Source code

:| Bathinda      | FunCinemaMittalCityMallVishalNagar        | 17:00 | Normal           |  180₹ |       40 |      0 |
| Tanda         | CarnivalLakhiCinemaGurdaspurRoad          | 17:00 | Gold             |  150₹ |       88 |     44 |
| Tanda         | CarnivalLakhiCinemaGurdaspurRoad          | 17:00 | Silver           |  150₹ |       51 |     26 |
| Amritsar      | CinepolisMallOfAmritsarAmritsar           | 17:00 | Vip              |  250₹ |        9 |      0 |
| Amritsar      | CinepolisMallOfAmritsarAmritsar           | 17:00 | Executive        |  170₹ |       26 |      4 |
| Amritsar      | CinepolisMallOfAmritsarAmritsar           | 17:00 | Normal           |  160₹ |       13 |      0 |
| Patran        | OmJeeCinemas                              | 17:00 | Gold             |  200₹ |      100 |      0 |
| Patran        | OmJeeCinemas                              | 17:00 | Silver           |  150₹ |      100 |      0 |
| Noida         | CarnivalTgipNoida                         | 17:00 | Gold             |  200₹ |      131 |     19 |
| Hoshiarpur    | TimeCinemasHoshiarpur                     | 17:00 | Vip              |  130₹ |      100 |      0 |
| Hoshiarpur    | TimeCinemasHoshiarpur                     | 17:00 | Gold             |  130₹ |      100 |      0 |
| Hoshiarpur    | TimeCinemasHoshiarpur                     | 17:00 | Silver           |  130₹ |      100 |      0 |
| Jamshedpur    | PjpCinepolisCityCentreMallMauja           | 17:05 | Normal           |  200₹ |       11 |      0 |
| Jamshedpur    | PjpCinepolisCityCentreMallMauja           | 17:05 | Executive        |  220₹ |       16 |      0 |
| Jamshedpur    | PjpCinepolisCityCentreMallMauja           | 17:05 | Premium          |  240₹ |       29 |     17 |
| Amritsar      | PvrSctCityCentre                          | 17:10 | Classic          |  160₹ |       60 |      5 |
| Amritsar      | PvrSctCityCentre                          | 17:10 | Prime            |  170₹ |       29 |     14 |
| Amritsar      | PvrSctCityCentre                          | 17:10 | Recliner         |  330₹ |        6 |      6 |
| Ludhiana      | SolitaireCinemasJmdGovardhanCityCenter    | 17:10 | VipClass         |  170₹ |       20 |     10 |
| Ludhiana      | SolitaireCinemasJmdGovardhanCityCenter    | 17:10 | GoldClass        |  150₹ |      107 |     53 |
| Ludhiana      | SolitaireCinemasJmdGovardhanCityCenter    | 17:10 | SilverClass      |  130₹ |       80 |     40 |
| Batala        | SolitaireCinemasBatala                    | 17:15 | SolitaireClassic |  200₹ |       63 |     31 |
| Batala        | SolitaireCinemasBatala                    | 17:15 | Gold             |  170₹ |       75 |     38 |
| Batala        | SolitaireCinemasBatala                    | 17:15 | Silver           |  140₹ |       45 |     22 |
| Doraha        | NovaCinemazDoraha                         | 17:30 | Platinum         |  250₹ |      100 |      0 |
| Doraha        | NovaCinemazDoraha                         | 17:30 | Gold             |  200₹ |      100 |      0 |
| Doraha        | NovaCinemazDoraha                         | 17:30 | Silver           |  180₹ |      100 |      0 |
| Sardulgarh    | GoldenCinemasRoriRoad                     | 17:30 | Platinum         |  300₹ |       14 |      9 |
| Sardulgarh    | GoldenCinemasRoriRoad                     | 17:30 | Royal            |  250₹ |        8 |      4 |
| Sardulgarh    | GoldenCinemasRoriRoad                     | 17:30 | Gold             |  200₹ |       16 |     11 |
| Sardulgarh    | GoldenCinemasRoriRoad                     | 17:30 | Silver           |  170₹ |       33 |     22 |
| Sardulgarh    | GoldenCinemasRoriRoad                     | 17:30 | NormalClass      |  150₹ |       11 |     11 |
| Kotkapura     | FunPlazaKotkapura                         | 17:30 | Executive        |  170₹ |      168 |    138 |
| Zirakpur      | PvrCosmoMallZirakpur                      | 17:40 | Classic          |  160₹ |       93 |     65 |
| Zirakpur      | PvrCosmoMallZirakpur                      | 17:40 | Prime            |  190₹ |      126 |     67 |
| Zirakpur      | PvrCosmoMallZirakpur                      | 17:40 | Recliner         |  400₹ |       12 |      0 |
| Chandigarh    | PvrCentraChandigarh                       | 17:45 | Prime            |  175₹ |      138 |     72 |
════════════════════
• Task brief
What you give back must match the records word for word.

• Your solution
Source code

:| Bathinda      | FunCinemaMittalCityMallVishalNagar        | 17:00 | Normal           |  180₹ |       40 |      0 |
| Tanda         | CarnivalLakhiCinemaGurdaspurRoad          | 17:00 | Gold             |  150₹ |       88 |     44 |
| Tanda         | CarnivalLakhiCinemaGurdaspurRoad          | 17:00 | Silver           |  150₹ |       51 |     26 |
| Amritsar      | CinepolisMallOfAmritsarAmritsar           | 17:00 | Vip              |  250₹ |        9 |      0 |
| Amritsar      | CinepolisMallOfAmritsarAmritsar           | 17:00 | Executive        |  170₹ |       26 |      4 |
| Amritsar      | CinepolisMallOfAmritsarAmritsar           | 17:00 | Normal           |  160₹ |       13 |      0 |
| Patran        | OmJeeCinemas                              | 17:00 | Gold             |  200₹ |      100 |      0 |
| Patran        | OmJeeCinemas                              | 17:00 | Silver           |  150₹ |      100 |      0 |
| Noida         | CarnivalTgipNoida                         | 17:00 | Gold             |  200₹ |      131 |     19 |
| Hoshiarpur    | TimeCinemasHoshiarpur                     | 17:00 | Vip              |  130₹ |      100 |      0 |
| Hoshiarpur    | TimeCinemasHoshiarpur                     | 17:00 | Gold             |  130₹ |      100 |      0 |
| Hoshiarpur    | TimeCinemasHoshiarpur                     | 17:00 | Silver           |  130₹ |      100 |      0 |
| Jamshedpur    | PjpCinepolisCityCentreMallMauja           | 17:05 | Normal           |  200₹ |       11 |      0 |
| Jamshedpur    | PjpCinepolisCityCentreMallMauja           | 17:05 | Executive        |  220₹ |       16 |      0 |
| Jamshedpur    | PjpCinepolisCityCentreMallMauja           | 17:05 | Premium          |  240₹ |       29 |     17 |
| Amritsar      | PvrSctCityCentre                          | 17:10 | Classic          |  160₹ |       60 |      5 |
| Amritsar      | PvrSctCityCentre                          | 17:10 | Prime            |  170₹ |       29 |     14 |
| Amritsar      | PvrSctCityCentre                          | 17:10 | Recliner         |  330₹ |        6 |      6 |
| Ludhiana      | SolitaireCinemasJmdGovardhanCityCenter    | 17:10 | VipClass         |  170₹ |       20 |     10 |
| Ludhiana      | SolitaireCinemasJmdGovardhanCityCenter    | 17:10 | GoldClass        |  150₹ |      107 |     53 |
| Ludhiana      | SolitaireCinemasJmdGovardhanCityCenter    | 17:10 | SilverClass      |  130₹ |       80 |     40 |
| Batala        | SolitaireCinemasBatala                    | 17:15 | SolitaireClassic |  200₹ |       63 |     31 |
| Batala        | SolitaireCinemasBatala                    | 17:15 | Gold             |  170₹ |       75 |     38 |
| Batala        | SolitaireCinemasBatala                    | 17:15 | Silver           |  140₹ |       45 |     22 |
| Doraha        | NovaCinemazDoraha                         | 17:30 | Platinum         |  250₹ |      100 |      0 |
| Doraha        | NovaCinemazDoraha                         | 17:30 | Gold             |  200₹ |      100 |      0 |
| Doraha        | NovaCinemazDoraha                         | 17:30 | Silver           |  180₹ |      100 |      0 |
| Sardulgarh    | GoldenCinemasRoriRoad                     | 17:30 | Platinum         |  300₹ |       14 |      9 |
| Sardulgarh    | GoldenCinemasRoriRoad                     | 17:30 | Royal            |  250₹ |        8 |      4 |
| Sardulgarh    | GoldenCinemasRoriRoad                     | 17:30 | Gold             |  200₹ |       16 |     11 |
| Sardulgarh    | GoldenCinemasRoriRoad                     | 17:30 | Silver           |  170₹ |       33 |     22 |
| Sardulgarh    | GoldenCinemasRoriRoad                     | 17:30 | NormalClass      |  150₹ |       11 |     11 |
| Kotkapura     | FunPlazaKotkapura                         | 17:30 | Executive        |  170₹ |      168 |    138 |
| Zirakpur      | PvrCosmoMallZirakpur                      | 17:40 | Classic          |  160₹ |       93 |     65 |
| Zirakpur      | PvrCosmoMallZirakpur                      | 17:40 | Prime            |  190₹ |      126 |     67 |
| Zirakpur      | PvrCosmoMallZirakpur                      | 17:40 | Recliner         |  400₹ |       12 |      0 |
| Chandigarh    | PvrCentraChandigarh                       | 17:45 | Prime            |  175₹ |      138 |     72 |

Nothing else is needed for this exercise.